=== Section Start ===
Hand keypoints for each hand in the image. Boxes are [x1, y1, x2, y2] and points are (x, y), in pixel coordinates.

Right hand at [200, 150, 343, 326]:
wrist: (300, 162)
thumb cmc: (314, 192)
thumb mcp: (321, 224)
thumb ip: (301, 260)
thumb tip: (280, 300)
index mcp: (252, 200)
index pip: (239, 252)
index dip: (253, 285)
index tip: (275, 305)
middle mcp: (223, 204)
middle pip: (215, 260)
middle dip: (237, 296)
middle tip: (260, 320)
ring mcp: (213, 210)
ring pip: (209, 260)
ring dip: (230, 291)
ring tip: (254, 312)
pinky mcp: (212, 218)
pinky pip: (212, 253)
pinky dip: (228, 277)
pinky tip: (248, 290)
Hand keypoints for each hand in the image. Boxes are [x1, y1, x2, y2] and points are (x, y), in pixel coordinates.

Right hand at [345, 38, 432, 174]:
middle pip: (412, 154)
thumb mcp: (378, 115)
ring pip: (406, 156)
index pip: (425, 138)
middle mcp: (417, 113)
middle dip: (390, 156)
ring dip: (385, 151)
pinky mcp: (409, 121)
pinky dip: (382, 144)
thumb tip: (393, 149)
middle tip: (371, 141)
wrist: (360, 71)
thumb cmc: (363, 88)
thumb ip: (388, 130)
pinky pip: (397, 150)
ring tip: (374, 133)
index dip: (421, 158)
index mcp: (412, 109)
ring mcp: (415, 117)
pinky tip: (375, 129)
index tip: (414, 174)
=== Section End ===
=== Section Start ===
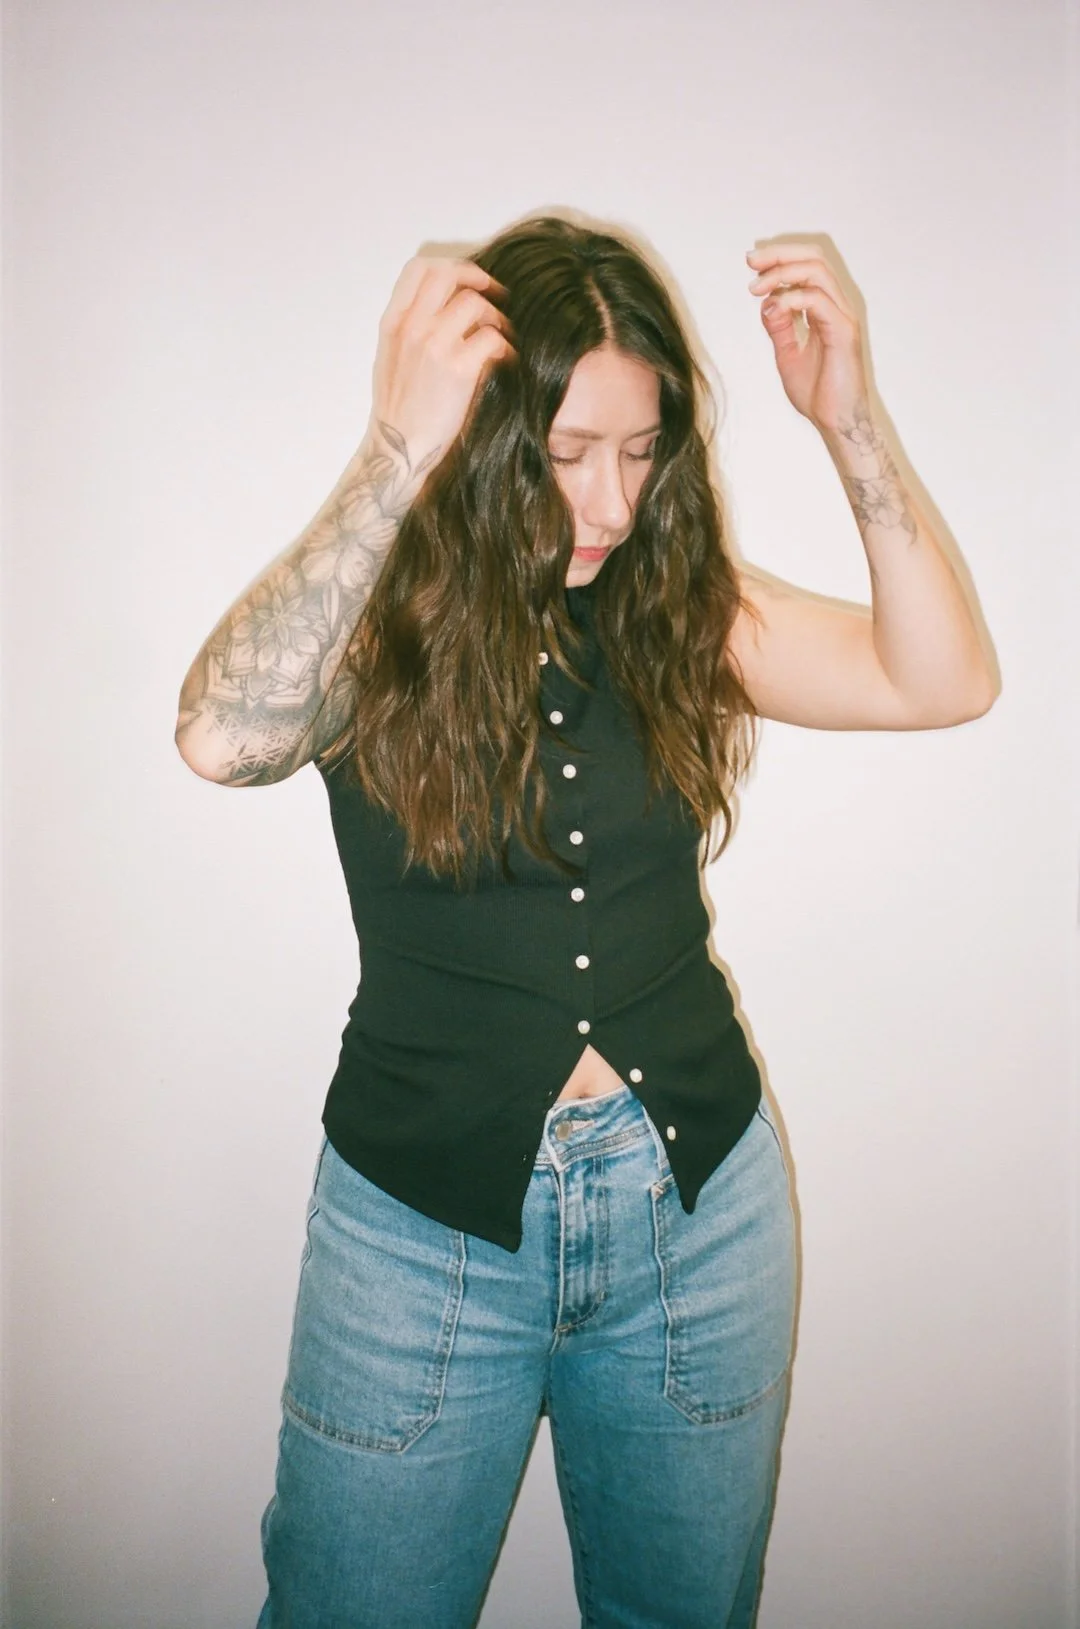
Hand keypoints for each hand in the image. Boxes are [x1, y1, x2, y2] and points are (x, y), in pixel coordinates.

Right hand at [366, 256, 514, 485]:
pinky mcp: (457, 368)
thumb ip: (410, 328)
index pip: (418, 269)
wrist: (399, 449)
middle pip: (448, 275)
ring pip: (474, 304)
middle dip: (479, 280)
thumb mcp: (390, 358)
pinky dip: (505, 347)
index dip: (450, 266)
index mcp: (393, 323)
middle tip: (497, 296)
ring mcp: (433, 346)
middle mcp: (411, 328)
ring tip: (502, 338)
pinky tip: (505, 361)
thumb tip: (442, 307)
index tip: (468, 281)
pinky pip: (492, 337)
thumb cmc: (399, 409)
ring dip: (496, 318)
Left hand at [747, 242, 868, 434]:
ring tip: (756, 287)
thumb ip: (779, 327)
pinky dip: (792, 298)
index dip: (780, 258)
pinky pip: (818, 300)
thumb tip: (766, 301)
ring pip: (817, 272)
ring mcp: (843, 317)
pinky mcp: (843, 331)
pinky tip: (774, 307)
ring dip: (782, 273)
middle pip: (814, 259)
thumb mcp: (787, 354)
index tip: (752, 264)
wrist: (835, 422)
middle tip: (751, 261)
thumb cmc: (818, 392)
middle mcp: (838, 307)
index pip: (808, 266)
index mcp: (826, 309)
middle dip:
=== Section End ===
__ACTIVITY__: Take the line above containing "thumb mcp: (378, 115)", the line containing "pinky pip: (397, 150)", and all lines in between, and copy them exactly without anything else.

__OUTPUT BELOW__:
thumb mcp: (378, 115)
ring pip: (406, 156)
index pip: (425, 138)
middle mcp: (417, 113)
middle dip: (390, 156)
ring dip: (385, 151)
pinky mcp: (409, 121)
pinky dip: (382, 144)
thumb tip: (393, 149)
middle tip: (371, 141)
wrist: (360, 71)
thumb cmc: (363, 88)
thumb ip: (388, 130)
pinky pip: (397, 150)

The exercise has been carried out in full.